Urinalysis is a major diagnostic screening test in the modern clinical laboratory. Until recently, microscopic sediment analysis was the most popular urinalysis methodology. However, this time-consuming method has been associated with an important analytical error. Although urinary test strips were introduced in 1957, over the past two decades, advancing electronics and informatics have created new technical possibilities. This review summarises the major ongoing developments in urine test strip analysis and future developments.
Although the chemical technology for urinary test strips has only made a moderate progress over time, advances in the field of electronic detectors have considerably increased the analytical sensitivity of commercial test strip readers. As early as 2002, Penders already demonstrated that automated urine test strip reading enables quantitative analysis for red blood cells (RBCs), white blood cells (WBCs), glucosuria and proteinuria. The reciprocal value of the quantitative reflectance result is proportional to the concentration of the urinary analyte. Quantitative applications of such strip readings have been described for both ketones and albumin.
A traditional tetrabromophenol blue dye-binding based albuminuria test strip in combination with a metal oxide semiconductor (CMOS) based urine strip reader could allow quantitative analysis of albuminuria and the determination of the albumin:creatinine ratio. This approach enables for the first-time quantitative albuminuria readings, even in the microalbuminuria range (20 - 200 mg/L). Concomitantly, the creatinine test pad on the same strip allows to correct (micro) albumin results for sample dilution, which is helpful in the clinical interpretation. Applying the same CMOS technology, very sensitive readings can also be obtained for WBC (leukocyte esterase activity) and RBC (peroxidase activity). Also, for WBC and RBC, reflectance data can be used quantitatively, enabling an excellent sensitivity for these analytes. A noteworthy evolution is the potential use of smartphones for interpreting urine test strip results. Mobile platforms have been proposed, combining urinalysis strips and a pocket-sized strip reader, capable of transmitting data via a smartphone.

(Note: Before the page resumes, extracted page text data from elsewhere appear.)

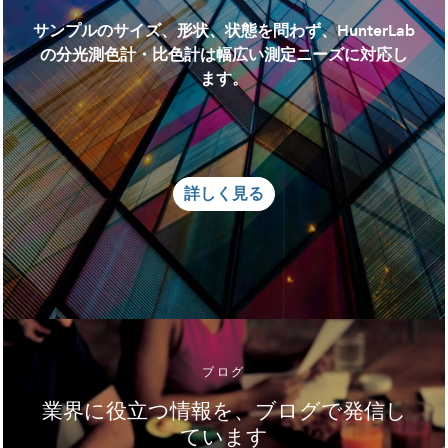
サンプルのサイズ、形状、状態を問わず、HunterLab
の分光測色計・比色計は幅広い測定ニーズに対応し
ます。
詳しく見る
ブログ
業界に役立つ情報を、ブログで発信し
ています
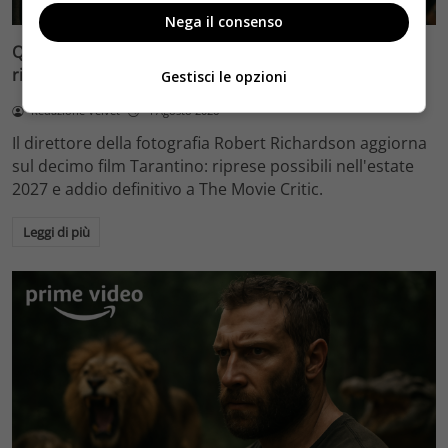
Nega il consenso
Quentin Tarantino e il decimo film: Robert Richardson
rivela riprese forse nel 2027 e l’addio a The Movie Critic
Gestisci le opzioni
Redazione Velvet
4 Agosto 2026
Il direttore della fotografia Robert Richardson aggiorna
sul decimo film Tarantino: riprese possibili nell'estate
2027 e addio definitivo a The Movie Critic.
Leggi di più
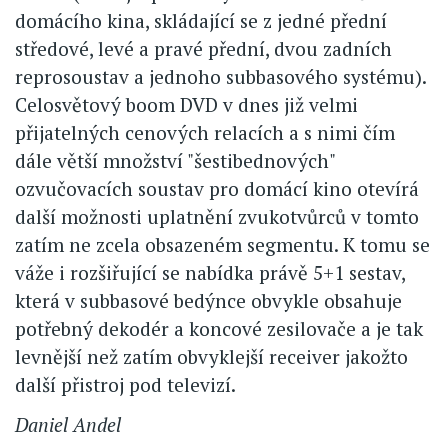
domácího kina, skládající se z jedné přední
středové, levé a pravé přední, dvou zadních
reprosoustav a jednoho subbasového systému).
Celosvětový boom DVD v dnes již velmi
přijatelných cenových relacích a s nimi čím
dále větší množství "šestibednových"
ozvučovacích soustav pro domácí kino otevírá
další možnosti uplatnění zvukotvůrců v tomto
zatím ne zcela obsazeném segmentu. K tomu se
váže i rozšiřující se nabídka právě 5+1 sestav,
která v subbasové bedýnce obvykle obsahuje
potřebný dekodér a koncové zesilovače a je tak
levnější než zatím obvyklejší receiver jakožto
další přistroj pod televizí.
Daniel Andel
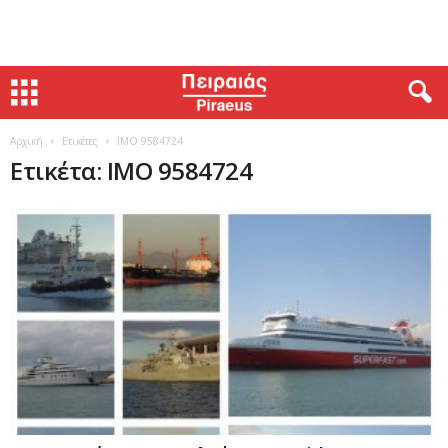
Αρχική
Ετικέτες
IMO 9584724
Ετικέτα: IMO 9584724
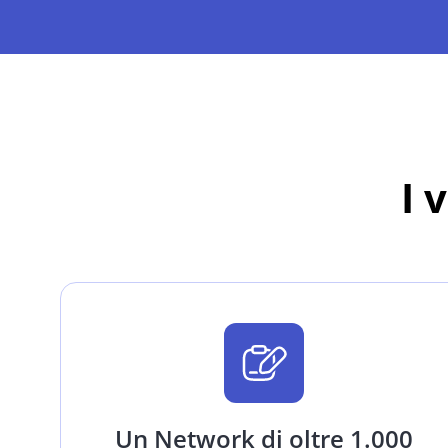
I 
Un Network di oltre 1.000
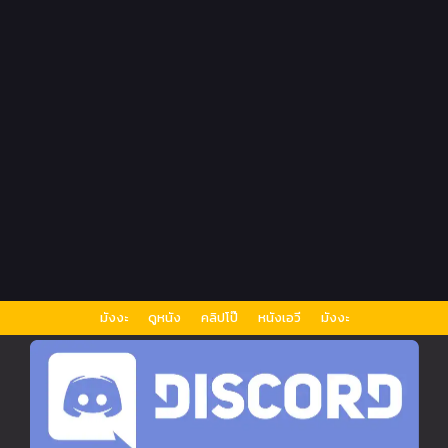
มังงะ
ดูหนัง
คลิปโป๊
หนังเอวี
มังงะ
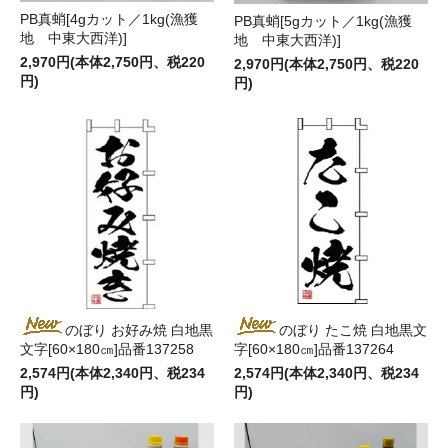
PB真蛸[4gカット／1kg(漁獲
PB真蛸[5gカット／1kg(漁獲
地 中東大西洋)]
地 中東大西洋)]
2,970円(本体2,750円、税220
2,970円(本体2,750円、税220
円)
円)
のぼり お好み焼 白地黒
のぼり たこ焼 白地黒文
文字[60×180㎝]品番137258
字[60×180㎝]品番137264
2,574円(本体2,340円、税234
2,574円(本体2,340円、税234
円)
円)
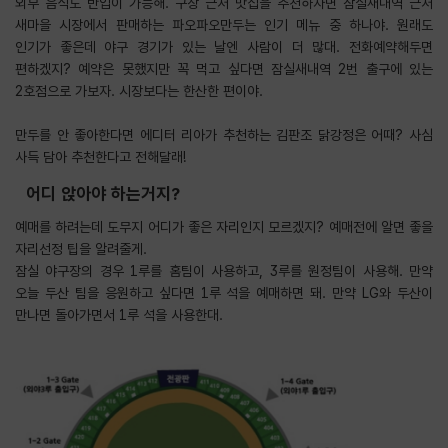
외부 음식도 반입이 가능해. 구장 근처 맛집을 추천하자면 잠실새내역 근처
새마을 시장에서 판매하는 파오파오만두는 인기 메뉴 중 하나야. 원래도
인기가 좋은데 야구 경기가 있는 날엔 사람이 더 많대. 전화예약해두면
편하겠지? 예약은 못했지만 꼭 먹고 싶다면 잠실새내역 2번 출구에 있는
2호점으로 가보자. 시장보다는 한산한 편이야.
만두를 안 좋아한다면 에디터 리아가 추천하는 김판조 닭강정은 어때? 사심
사득 담아 추천한다고 전해달래!
어디 앉아야 하는거지?
예매를 하려는데 도무지 어디가 좋은 자리인지 모르겠지? 예매전에 알면 좋을
자리선정 팁을 알려줄게.
잠실 야구장의 경우 1루를 홈팀이 사용하고, 3루를 원정팀이 사용해. 만약
오늘 두산 팀을 응원하고 싶다면 1루 석을 예매하면 돼. 만약 LG와 두산이
만나면 돌아가면서 1루 석을 사용한대.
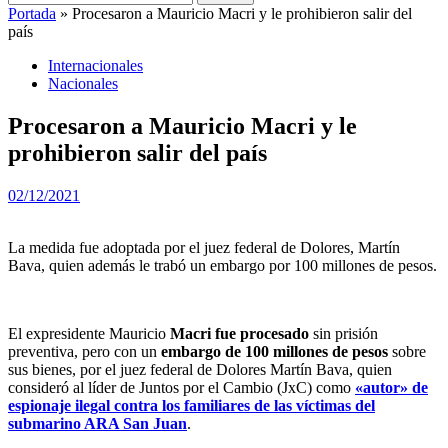
Portada
»
Procesaron a Mauricio Macri y le prohibieron salir del
país
Internacionales
Nacionales
Procesaron a Mauricio Macri y le
prohibieron salir del país
02/12/2021
La medida fue adoptada por el juez federal de Dolores, Martín
Bava, quien además le trabó un embargo por 100 millones de pesos.
El expresidente Mauricio
Macri fue procesado
sin prisión
preventiva, pero con un
embargo de 100 millones de pesos
sobre
sus bienes, por el juez federal de Dolores Martín Bava, quien
consideró al líder de Juntos por el Cambio (JxC) como
«autor» de
espionaje ilegal contra los familiares de las víctimas del
submarino ARA San Juan
.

Urine flow cytometers (UFCs) have improved accuracy and allow significant reduction of labour costs. A popular approach is combining test strips with UFCs for screening purposes either using both strips and UFC or by utilising the urine strips for parameters unrelated to the UFC-analysed particles. As mechanical coupling of UFCs and test strip readers has been introduced, expert systems now take advantage of the combined information and apply user – definable decision criteria. This implementation significantly reduces microscopy review rates and saves time and labour cost.
Rate of diuresis is characterised by an important biological variation. As precision of urinalysis has considerably increased over time, correcting for urinary dilution has become of growing importance in the interpretation of urinalysis test results. As diuresis variability is a major pre-analytical confounding factor in urinalysis, a number of reference parameters have been introduced to assess urinary dilution and the patient’s hydration status. The commonly used reference parameters in urine are conductivity, specific gravity (density), and creatinine. Specific gravity can be measured using either urine test strips or refractometry.
In view of the great demand for the development of cost-effective portable readers, pocket-sized urine strip readers can be combined with dipsticks in a device that is capable to send digital information using a smartphone, offering a solution for detecting urological or nephrological diseases in regions with limited availability of experts. Advances in microfluidics have enabled the development of chip-based assays, which might change urinalysis in the years to come. Alongside conventional urinalysis applications integrated microfluidic chips show promise for the quantitative detection of bladder cancer cells in urine. Similarly, microfluidic paper devices have been described for detecting bacteria causing UTIs and sexually transmitted diseases in urine specimens.
Over the past 20 years, automated urinalysis has undergone a technical evolution. In this respect, automated test strip reading provides added value. Further integration of existing technologies may contribute to reduce turn-around times. Consolidation of clinical laboratories has also led to a reduction of their number and has increased the distance between patient and laboratory.
References available on request.
Despite continuous improvements in the field of standardisation, the lion share of errors in urinalysis occurs in the pre-analytical phase, which have become more vulnerable. As analytical variation has been greatly reduced, more efforts need to be spent on pre-analytical issues in the future.